TA Research said in a report it believed the combined ratio will improve to 93.9% in FY25 versus 102.8% for the nine months of 2024.
This would be driven by ongoing efforts to leverage the regional travel ecosystem and product innovation, the research house added.
TA Research has maintained a “buy” call on the stock with an unchanged target price of 48 sen per share.
The research house noted that the insurer will place greater focus on the travel business as it is its key competency.
Thus far, the group has observed that tickets from its airline partners are increasingly being sold through indirect channels (39% pre-pandemic versus 56% post-pandemic), corresponding with a relatively lower take-up rate (TUR) for its offerings.
Moving forward, Tune Protect plans to increase TUR through price optimisation in selected markets and the launch of new products, TA Research said.
The research house expects TUR for international short-haul flights from direct channels to increase to approximately 20% in FY25, up from 15% currently, driven by new product launches such as the Tune Protect Travel Gadget and bundled ancillaries.

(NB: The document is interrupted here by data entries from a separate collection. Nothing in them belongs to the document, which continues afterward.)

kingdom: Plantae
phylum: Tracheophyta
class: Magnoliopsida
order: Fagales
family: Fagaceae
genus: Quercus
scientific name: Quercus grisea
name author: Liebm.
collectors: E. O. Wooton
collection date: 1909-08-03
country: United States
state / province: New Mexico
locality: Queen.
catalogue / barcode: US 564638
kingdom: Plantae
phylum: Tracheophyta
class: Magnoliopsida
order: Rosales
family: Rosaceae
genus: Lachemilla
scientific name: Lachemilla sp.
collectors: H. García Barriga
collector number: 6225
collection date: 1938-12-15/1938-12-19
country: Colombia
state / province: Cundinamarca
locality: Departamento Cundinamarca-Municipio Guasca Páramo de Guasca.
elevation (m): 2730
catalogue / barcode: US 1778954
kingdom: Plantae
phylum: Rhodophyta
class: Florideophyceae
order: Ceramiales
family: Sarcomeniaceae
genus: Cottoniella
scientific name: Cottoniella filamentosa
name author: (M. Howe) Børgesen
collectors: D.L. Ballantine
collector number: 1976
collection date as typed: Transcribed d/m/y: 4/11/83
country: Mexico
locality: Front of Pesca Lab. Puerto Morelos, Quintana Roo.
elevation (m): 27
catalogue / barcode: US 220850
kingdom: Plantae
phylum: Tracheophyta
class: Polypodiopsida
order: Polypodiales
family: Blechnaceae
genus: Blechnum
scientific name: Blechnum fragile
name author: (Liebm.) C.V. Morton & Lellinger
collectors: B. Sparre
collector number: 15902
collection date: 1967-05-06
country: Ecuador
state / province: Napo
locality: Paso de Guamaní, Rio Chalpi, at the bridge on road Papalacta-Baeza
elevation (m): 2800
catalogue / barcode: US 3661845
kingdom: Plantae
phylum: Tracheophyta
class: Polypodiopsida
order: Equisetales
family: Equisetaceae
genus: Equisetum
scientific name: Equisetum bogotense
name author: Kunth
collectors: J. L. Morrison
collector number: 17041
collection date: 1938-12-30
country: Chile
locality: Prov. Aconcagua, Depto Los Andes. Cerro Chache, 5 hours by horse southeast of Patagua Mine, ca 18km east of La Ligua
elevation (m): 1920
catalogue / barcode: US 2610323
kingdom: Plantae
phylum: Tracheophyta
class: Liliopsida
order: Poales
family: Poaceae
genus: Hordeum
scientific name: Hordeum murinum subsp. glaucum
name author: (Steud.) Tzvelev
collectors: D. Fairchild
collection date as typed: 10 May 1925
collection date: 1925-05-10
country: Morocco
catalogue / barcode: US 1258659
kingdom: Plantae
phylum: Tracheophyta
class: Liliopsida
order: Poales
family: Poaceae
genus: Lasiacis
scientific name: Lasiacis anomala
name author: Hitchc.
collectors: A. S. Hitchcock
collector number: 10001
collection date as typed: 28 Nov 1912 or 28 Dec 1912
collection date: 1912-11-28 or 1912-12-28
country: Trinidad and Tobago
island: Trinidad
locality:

According to the General Insurance Association of Malaysia, the total net claims incurred ratio for the motor insurance class increased to 66.7% in 2023, up from 65.3% in 2022.
Tune Protect’s motor loss ratio is higher than the industry average.
As such, the group aims to rebalance its motor portfolio by focusing on more profitable segments, such as mid-to high-sum-insured motor vehicles and motorcycles.
This strategy is expected to allow Tune to raise its average premium level to align more closely with the industry average.
Additionally, the group increased prices by approximately 4% for the private-car segment in July 2024, which is expected to have a favourable impact on the motor claims ratio in 2025.
Tune Protect reported a net profit of RM5.9mil in the third quarter of 2024 (3Q24).
This compared with a net loss of RM9.8mil in 2Q24.
The improvement was driven by a 5% quarter-on-quarter (q-o-q) increase in insurance revenue to RM100.2mil, primarily from the travel segment, particularly from AirAsia and in the Middle East.
It was also attributed to better claims experiences in the fire, engineering, cargo and personal accident segments, and a lower expense ratio due to enhanced cost efficiency.
Overall, the group recorded a positive underwriting result of RM6.1mil in 3Q24, compared with an underwriting loss of RM4.9mil in 2Q24.
As a result, the combined ratio improved to 93.9% (versus 105.2% in 2Q24).
For 4Q24, TA Research expects further q-o-q improvement driven by the year-end peak travel period and cost discipline efforts.